* **Task description**: Copy the text of the material below word for word, leaving out the pictures.

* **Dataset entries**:

# # # #

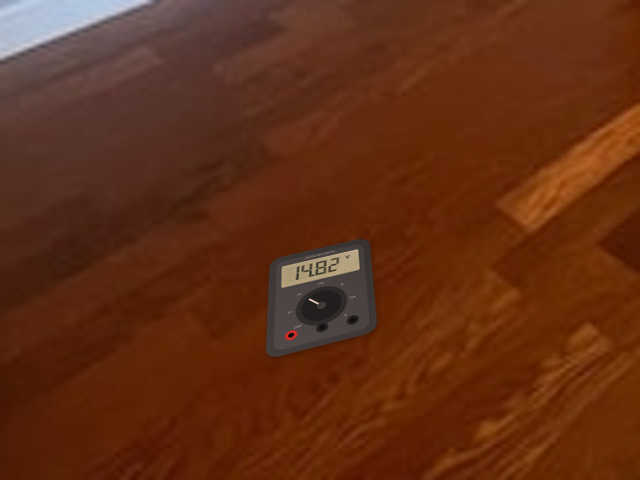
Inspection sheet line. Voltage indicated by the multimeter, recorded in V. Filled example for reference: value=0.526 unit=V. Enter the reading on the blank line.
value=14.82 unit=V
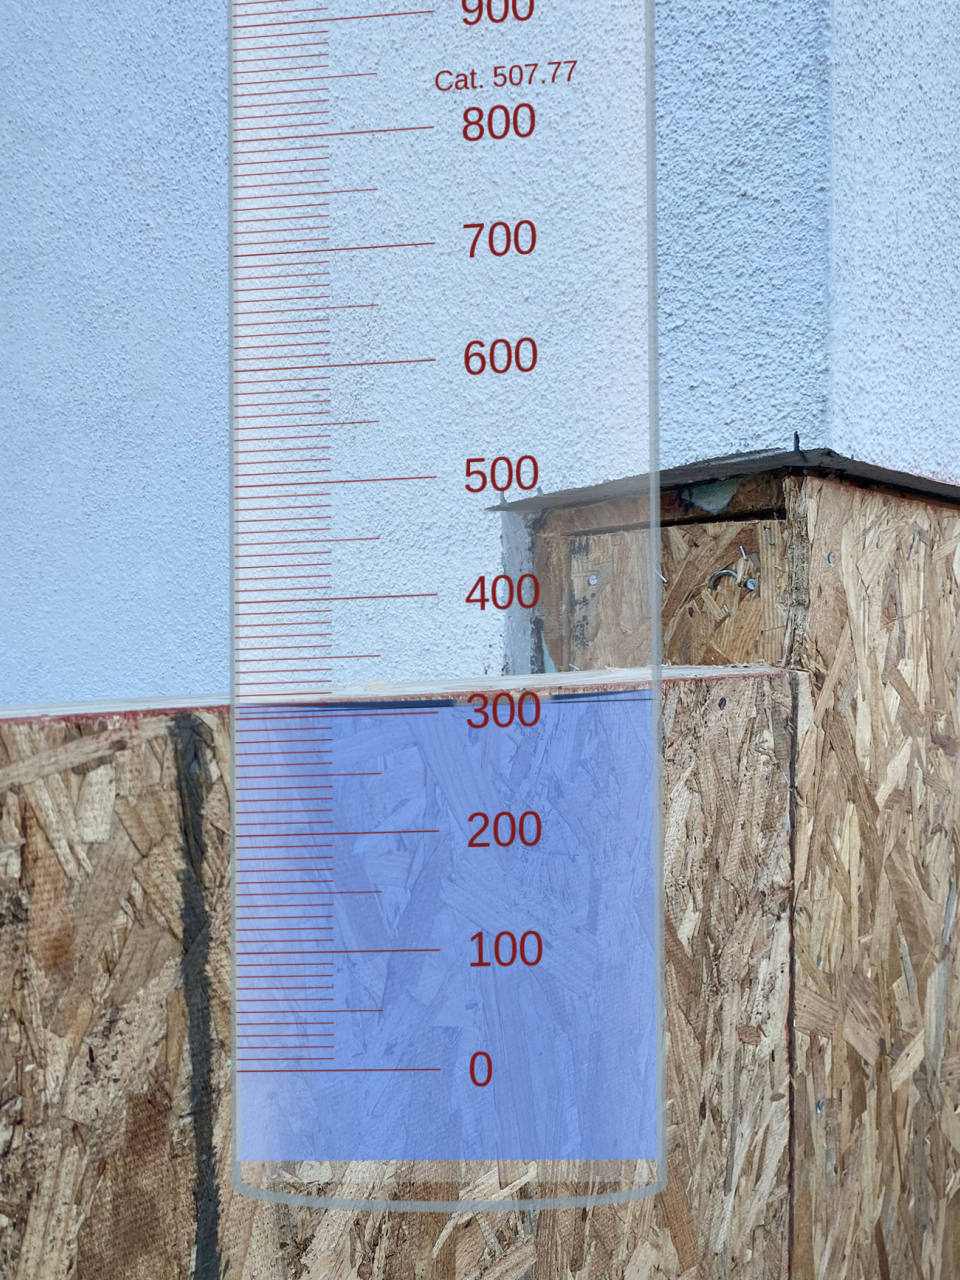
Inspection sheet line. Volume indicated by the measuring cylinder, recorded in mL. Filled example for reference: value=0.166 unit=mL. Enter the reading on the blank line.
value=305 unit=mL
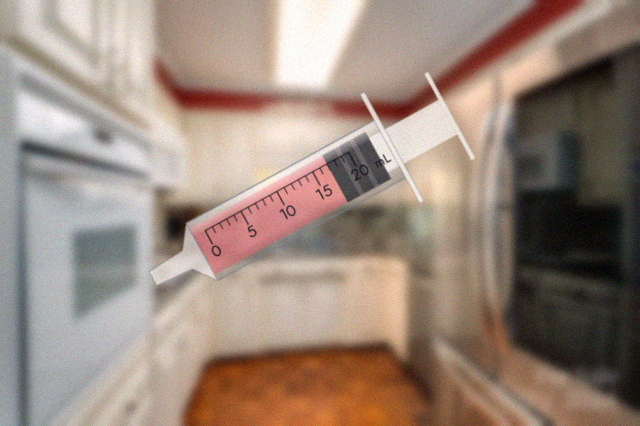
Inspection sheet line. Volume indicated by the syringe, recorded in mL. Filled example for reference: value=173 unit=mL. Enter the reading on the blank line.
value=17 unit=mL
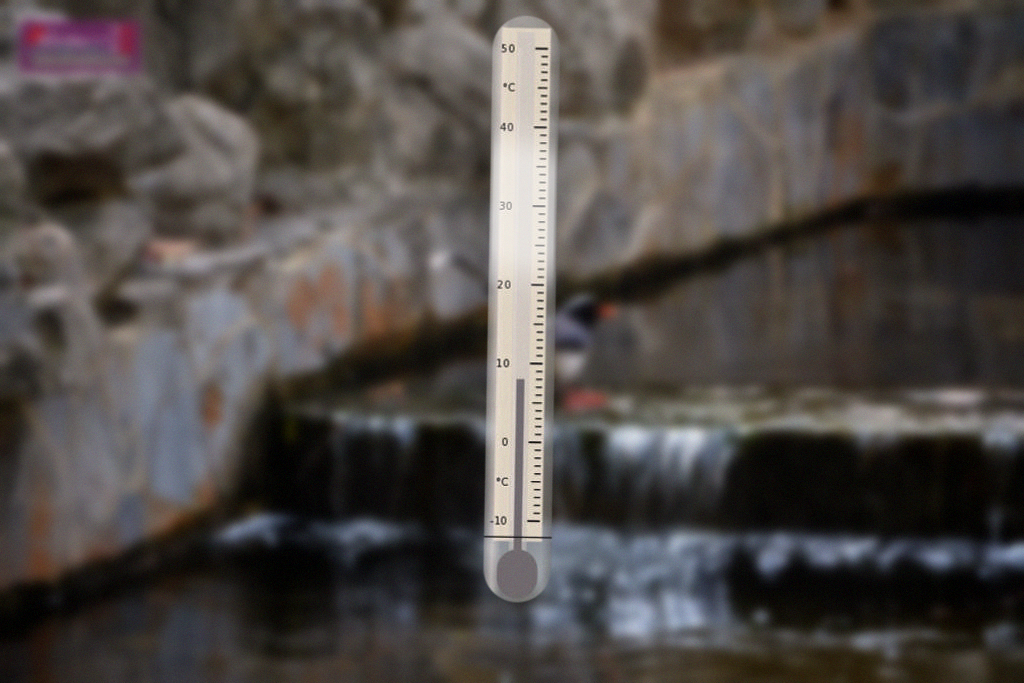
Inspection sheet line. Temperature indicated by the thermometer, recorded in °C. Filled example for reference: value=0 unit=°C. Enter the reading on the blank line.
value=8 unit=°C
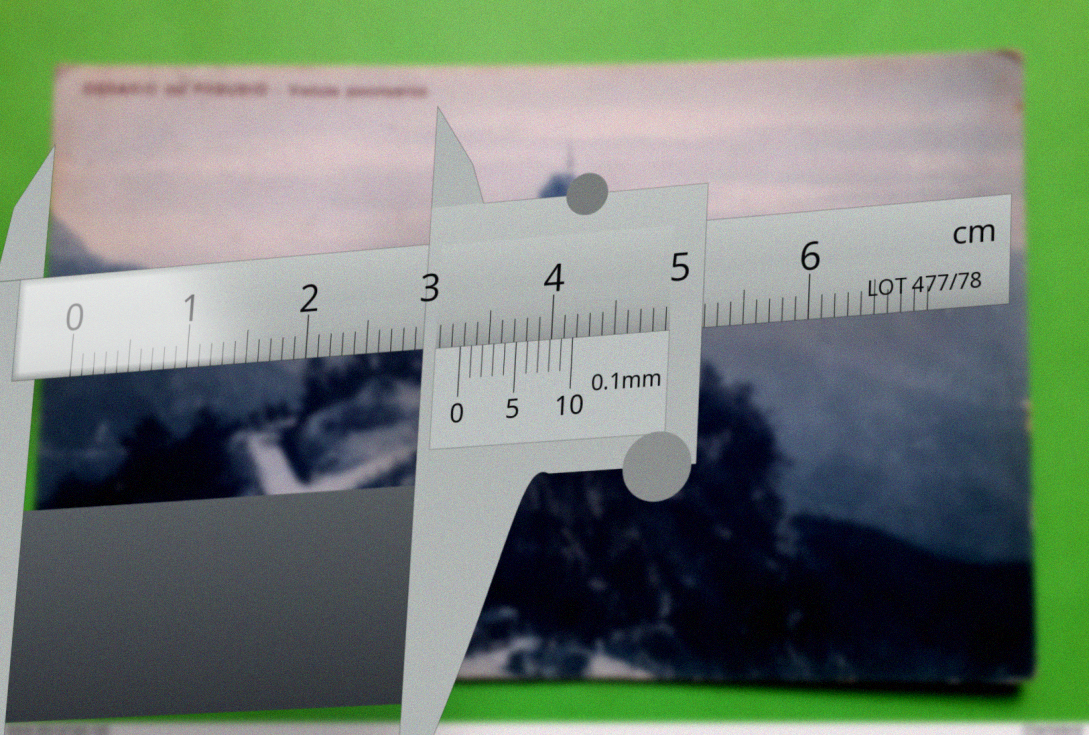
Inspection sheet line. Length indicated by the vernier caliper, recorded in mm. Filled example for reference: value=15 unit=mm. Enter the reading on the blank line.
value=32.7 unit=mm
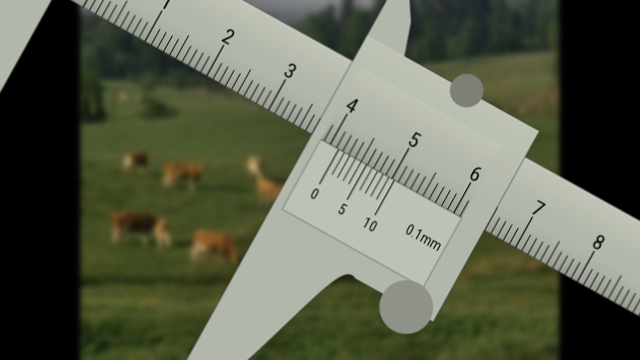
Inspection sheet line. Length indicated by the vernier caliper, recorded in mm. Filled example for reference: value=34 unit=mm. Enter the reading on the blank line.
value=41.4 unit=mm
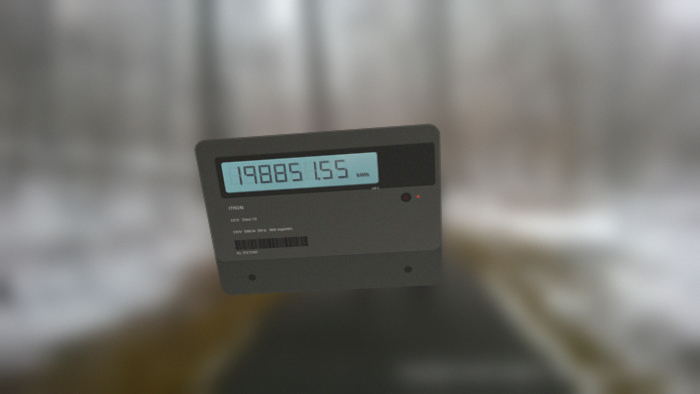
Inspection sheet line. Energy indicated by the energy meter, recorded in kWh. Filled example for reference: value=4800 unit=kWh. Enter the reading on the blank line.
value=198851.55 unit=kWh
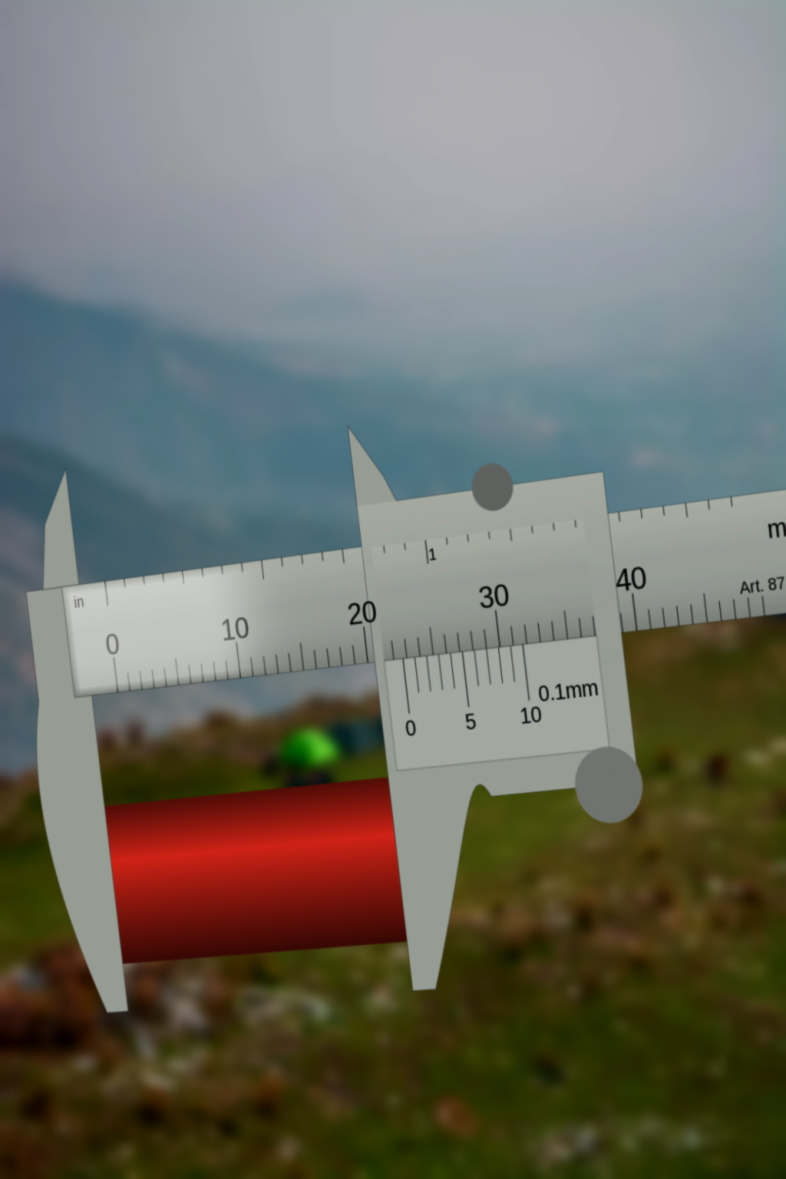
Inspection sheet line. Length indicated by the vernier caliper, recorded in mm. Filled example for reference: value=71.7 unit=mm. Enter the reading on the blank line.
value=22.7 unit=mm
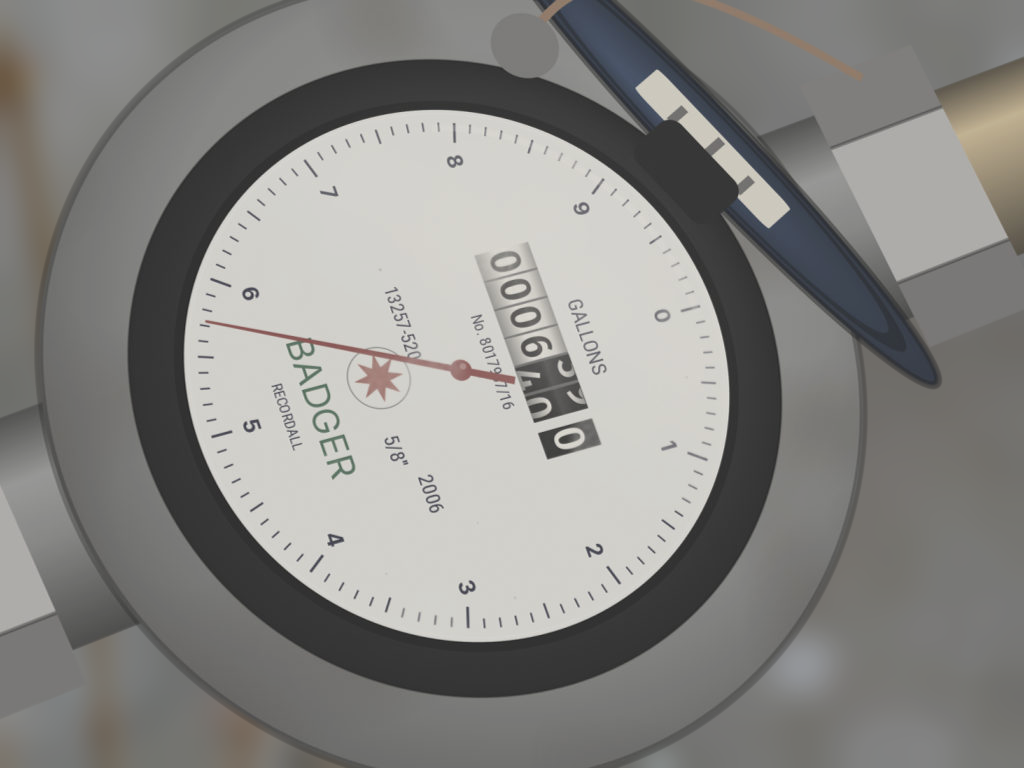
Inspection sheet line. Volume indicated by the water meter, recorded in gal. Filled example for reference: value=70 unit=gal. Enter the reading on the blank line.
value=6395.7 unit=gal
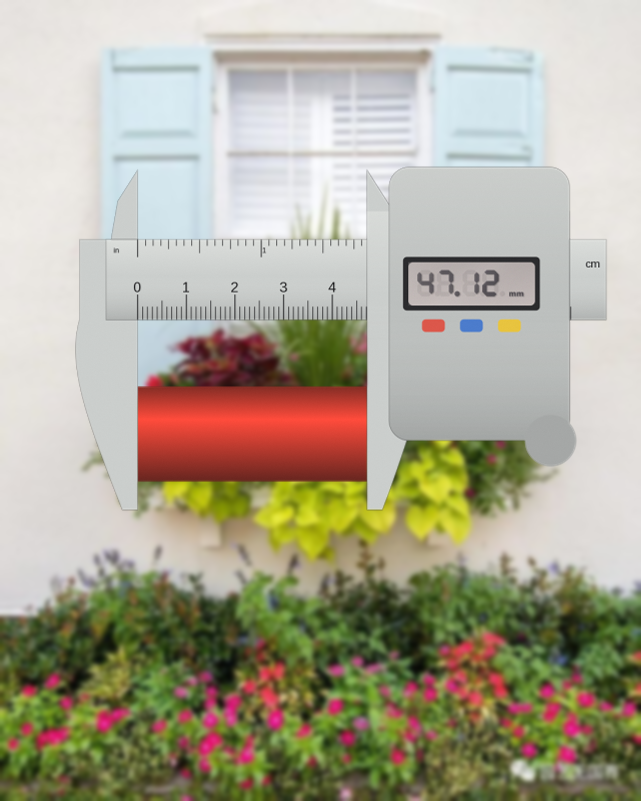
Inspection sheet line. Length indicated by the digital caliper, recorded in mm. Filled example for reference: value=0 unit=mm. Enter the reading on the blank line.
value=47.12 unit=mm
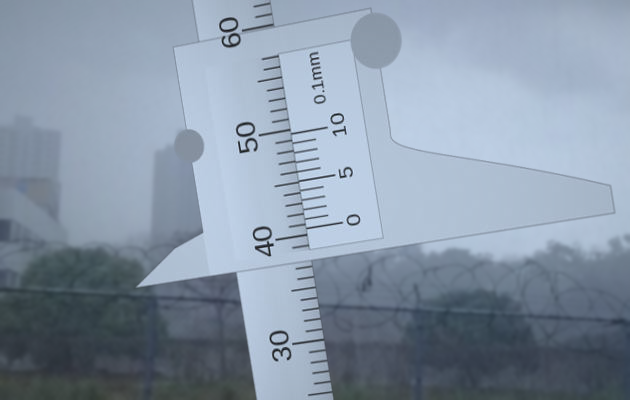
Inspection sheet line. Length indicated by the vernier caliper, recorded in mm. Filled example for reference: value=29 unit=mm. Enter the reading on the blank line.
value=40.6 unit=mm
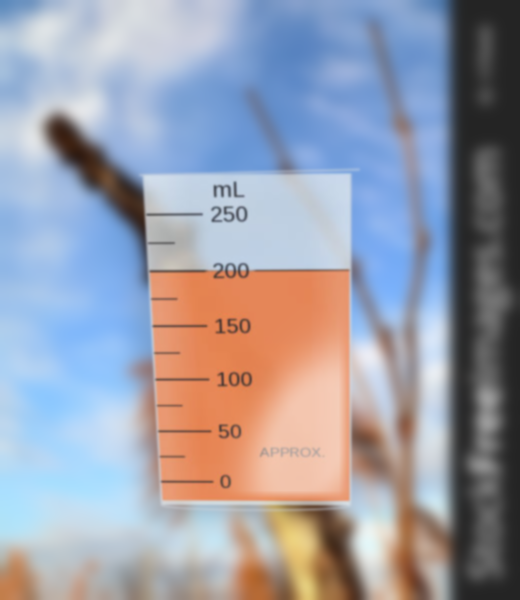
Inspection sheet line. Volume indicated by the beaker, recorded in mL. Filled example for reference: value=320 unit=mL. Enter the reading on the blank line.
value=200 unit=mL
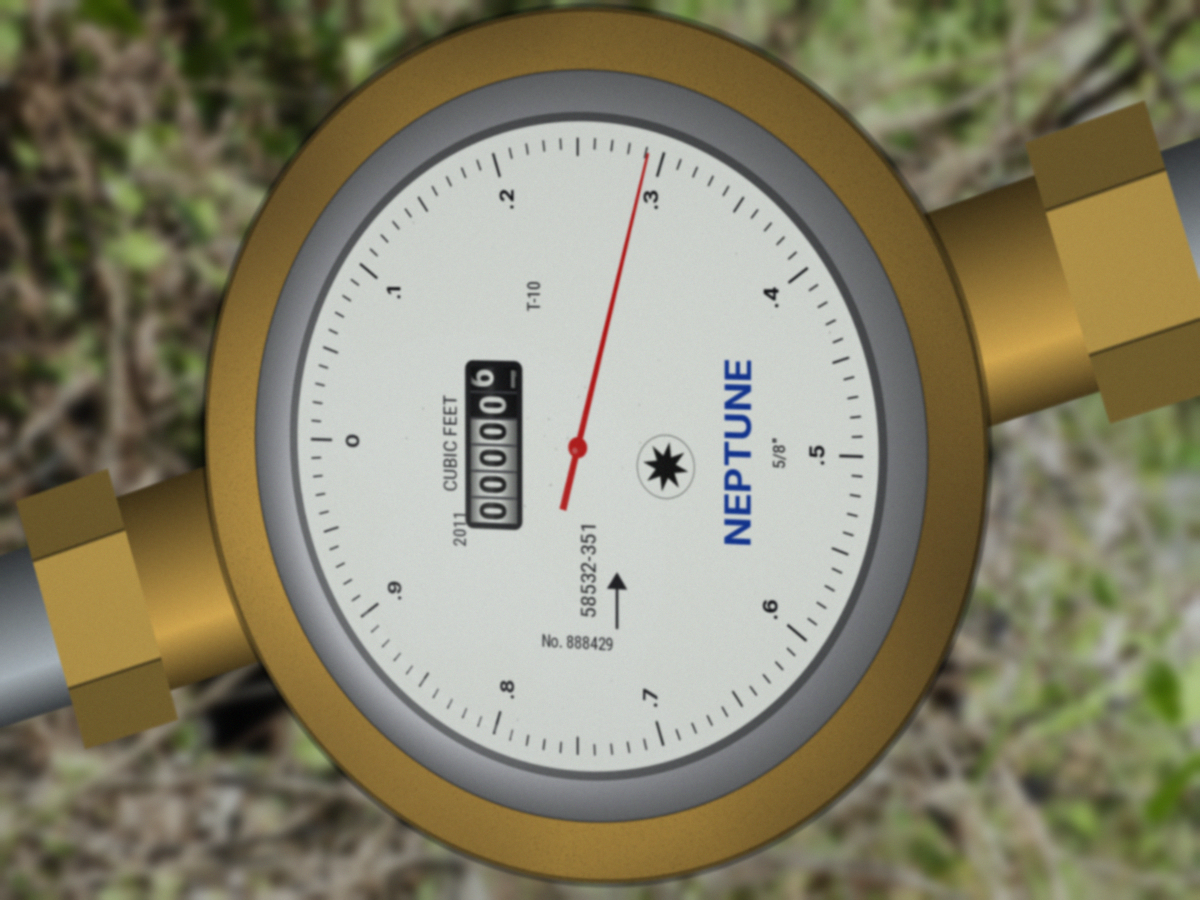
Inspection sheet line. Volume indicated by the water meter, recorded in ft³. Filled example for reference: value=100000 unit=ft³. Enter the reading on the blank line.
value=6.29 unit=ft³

# # # #

* **Reply**:
Inspection sheet line. Voltage indicated by the multimeter, recorded in V. Filled example for reference: value=0.526 unit=V. Enter the reading on the blank line.
value=14.82 unit=V
Inspection sheet line. Volume indicated by the measuring cylinder, recorded in mL. Filled example for reference: value=0.166 unit=mL. Enter the reading on the blank line.
value=305 unit=mL
Inspection sheet line. Volume indicated by the syringe, recorded in mL. Filled example for reference: value=173 unit=mL. Enter the reading on the blank line.
value=17 unit=mL
Inspection sheet line. Temperature indicated by the thermometer, recorded in °C. Filled example for reference: value=0 unit=°C. Enter the reading on the blank line.
value=8 unit=°C
Inspection sheet line. Length indicated by the vernier caliper, recorded in mm. Filled example for reference: value=15 unit=mm. Enter the reading on the blank line.
value=32.7 unit=mm
Inspection sheet line. Length indicated by the vernier caliper, recorded in mm. Filled example for reference: value=34 unit=mm. Enter the reading on the blank line.
value=41.4 unit=mm
Inspection sheet line. Energy indicated by the energy meter, recorded in kWh. Filled example for reference: value=4800 unit=kWh. Enter the reading on the blank line.
value=198851.55 unit=kWh
Inspection sheet line. Length indicated by the vernier caliper, recorded in mm. Filled example for reference: value=71.7 unit=mm. Enter the reading on the blank line.
value=22.7 unit=mm
Inspection sheet line. Volume indicated by the water meter, recorded in gal. Filled example for reference: value=70 unit=gal. Enter the reading on the blank line.
value=6395.7 unit=gal
Inspection sheet line. Length indicated by the digital caliper, recorded in mm. Filled example for reference: value=0 unit=mm. Enter the reading on the blank line.
value=47.12 unit=mm
Inspection sheet line. Length indicated by the vernier caliper, recorded in mm. Filled example for reference: value=29 unit=mm. Enter the reading on the blank line.
value=40.6 unit=mm
Inspection sheet line. Volume indicated by the beaker, recorded in mL. Filled example for reference: value=320 unit=mL. Enter the reading on the blank line.
value=200 unit=mL
Inspection sheet line. Volume indicated by the water meter, recorded in ft³. Filled example for reference: value=100000 unit=ft³. Enter the reading on the blank line.
value=6.29 unit=ft³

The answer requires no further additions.